TASK >>
Copy out all of the entries below, replacing each occurrence of "keypoints" with "landmarks" and leaving everything else untouched.

[Dataset items]
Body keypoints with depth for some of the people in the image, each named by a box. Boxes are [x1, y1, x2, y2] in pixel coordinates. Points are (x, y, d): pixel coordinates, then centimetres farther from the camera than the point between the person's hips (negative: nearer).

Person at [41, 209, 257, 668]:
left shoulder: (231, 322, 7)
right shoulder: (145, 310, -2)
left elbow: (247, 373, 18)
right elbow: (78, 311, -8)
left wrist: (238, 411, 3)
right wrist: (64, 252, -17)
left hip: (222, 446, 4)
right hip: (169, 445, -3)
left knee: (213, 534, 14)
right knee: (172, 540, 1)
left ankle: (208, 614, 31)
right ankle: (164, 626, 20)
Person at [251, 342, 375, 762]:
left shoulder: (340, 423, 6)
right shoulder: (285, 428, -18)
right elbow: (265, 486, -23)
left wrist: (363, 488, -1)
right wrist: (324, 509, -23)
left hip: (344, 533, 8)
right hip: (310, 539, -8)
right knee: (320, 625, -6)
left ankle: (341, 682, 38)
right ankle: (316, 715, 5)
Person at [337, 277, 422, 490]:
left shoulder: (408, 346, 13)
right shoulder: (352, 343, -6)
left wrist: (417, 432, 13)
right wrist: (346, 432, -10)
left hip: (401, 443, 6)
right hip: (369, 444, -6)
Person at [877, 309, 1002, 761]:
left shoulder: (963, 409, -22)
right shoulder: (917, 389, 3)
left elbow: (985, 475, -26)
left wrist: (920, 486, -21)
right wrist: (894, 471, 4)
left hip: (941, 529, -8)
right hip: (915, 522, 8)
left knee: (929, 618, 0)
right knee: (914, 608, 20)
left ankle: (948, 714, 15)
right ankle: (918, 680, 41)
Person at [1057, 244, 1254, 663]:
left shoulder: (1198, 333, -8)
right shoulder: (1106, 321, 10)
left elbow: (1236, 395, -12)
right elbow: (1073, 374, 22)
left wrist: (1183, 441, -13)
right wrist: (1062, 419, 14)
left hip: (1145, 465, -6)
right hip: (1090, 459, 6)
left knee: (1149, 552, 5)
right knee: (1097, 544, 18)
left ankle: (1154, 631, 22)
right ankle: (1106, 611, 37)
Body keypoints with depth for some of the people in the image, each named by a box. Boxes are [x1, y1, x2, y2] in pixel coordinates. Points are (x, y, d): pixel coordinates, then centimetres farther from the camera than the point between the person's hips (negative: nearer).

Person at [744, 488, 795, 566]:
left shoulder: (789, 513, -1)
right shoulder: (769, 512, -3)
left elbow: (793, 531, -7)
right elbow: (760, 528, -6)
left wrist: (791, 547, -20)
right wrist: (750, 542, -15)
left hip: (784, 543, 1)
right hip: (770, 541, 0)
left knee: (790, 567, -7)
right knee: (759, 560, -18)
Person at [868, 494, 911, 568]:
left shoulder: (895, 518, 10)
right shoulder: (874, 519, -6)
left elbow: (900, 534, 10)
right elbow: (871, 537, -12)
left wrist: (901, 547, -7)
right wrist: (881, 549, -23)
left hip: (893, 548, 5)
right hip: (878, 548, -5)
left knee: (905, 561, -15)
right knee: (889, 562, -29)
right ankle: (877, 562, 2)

RESPONSE TO THE EXERCISE >>
Body landmarks with depth for some of the people in the image, each named by a box. Boxes are [x1, y1, x2, y2] in pixel coordinates. Points are (x, y, d): pixel coordinates, then centimetres farther from the camera than the point between the person's hips (negative: nearer).

Person at [41, 209, 257, 668]:
left shoulder: (231, 322, 7)
right shoulder: (145, 310, -2)
left elbow: (247, 373, 18)
right elbow: (78, 311, -8)
left wrist: (238, 411, 3)
right wrist: (64, 252, -17)
left hip: (222, 446, 4)
right hip: (169, 445, -3)
left knee: (213, 534, 14)
right knee: (172, 540, 1)
left ankle: (208, 614, 31)
right ankle: (164, 626, 20)
Person at [251, 342, 375, 762]:
left shoulder: (340, 423, 6)
right shoulder: (285, 428, -18)
right elbow: (265, 486, -23)
left wrist: (363, 488, -1)
right wrist: (324, 509, -23)
left hip: (344, 533, 8)
right hip: (310, 539, -8)
right knee: (320, 625, -6)
left ankle: (341, 682, 38)
right ankle: (316, 715, 5)
Person at [337, 277, 422, 490]:
left shoulder: (408, 346, 13)
right shoulder: (352, 343, -6)
left wrist: (417, 432, 13)
right wrist: (346, 432, -10)
left hip: (401, 443, 6)
right hip: (369, 444, -6)
Person at [877, 309, 1002, 761]:
left shoulder: (963, 409, -22)
right shoulder: (917, 389, 3)
left elbow: (985, 475, -26)
left wrist: (920, 486, -21)
right wrist: (894, 471, 4)
left hip: (941, 529, -8)
right hip: (915, 522, 8)
left knee: (929, 618, 0)
right knee: (914, 608, 20)
left ankle: (948, 714, 15)
right ankle: (918, 680, 41)
Person at [1057, 244, 1254, 663]:
left shoulder: (1198, 333, -8)
right shoulder: (1106, 321, 10)
left elbow: (1236, 395, -12)
right elbow: (1073, 374, 22)
left wrist: (1183, 441, -13)
right wrist: (1062, 419, 14)
left hip: (1145, 465, -6)
right hip: (1090, 459, 6)
left knee: (1149, 552, 5)
right knee: (1097, 544, 18)
left ankle: (1154, 631, 22)
right ankle: (1106, 611, 37)
Body landmarks with depth for some of the people in the image, each named by a box. Boxes are [x1, y1, x2, y2] in pixel coordinates. Points are (x, y, d): pixel coordinates, then centimetres farther from the camera than the point between the person's hips (negative: nearer).

Person at [744, 488, 795, 566]:
left shoulder: (789, 513, -1)
right shoulder: (769, 512, -3)
left elbow: (793, 531, -7)
right elbow: (760, 528, -6)
left wrist: (791, 547, -20)
right wrist: (750, 542, -15)
left hip: (784, 543, 1)
right hip: (770, 541, 0)
left knee: (790, 567, -7)
right knee: (759, 560, -18)
Person at [868, 494, 911, 568]:
left shoulder: (895, 518, 10)
right shoulder: (874, 519, -6)
left elbow: (900, 534, 10)
right elbow: (871, 537, -12)
left wrist: (901, 547, -7)
right wrist: (881, 549, -23)
left hip: (893, 548, 5)
right hip: (878, 548, -5)
left knee: (905, 561, -15)
right knee: (889, 562, -29)
right ankle: (877, 562, 2)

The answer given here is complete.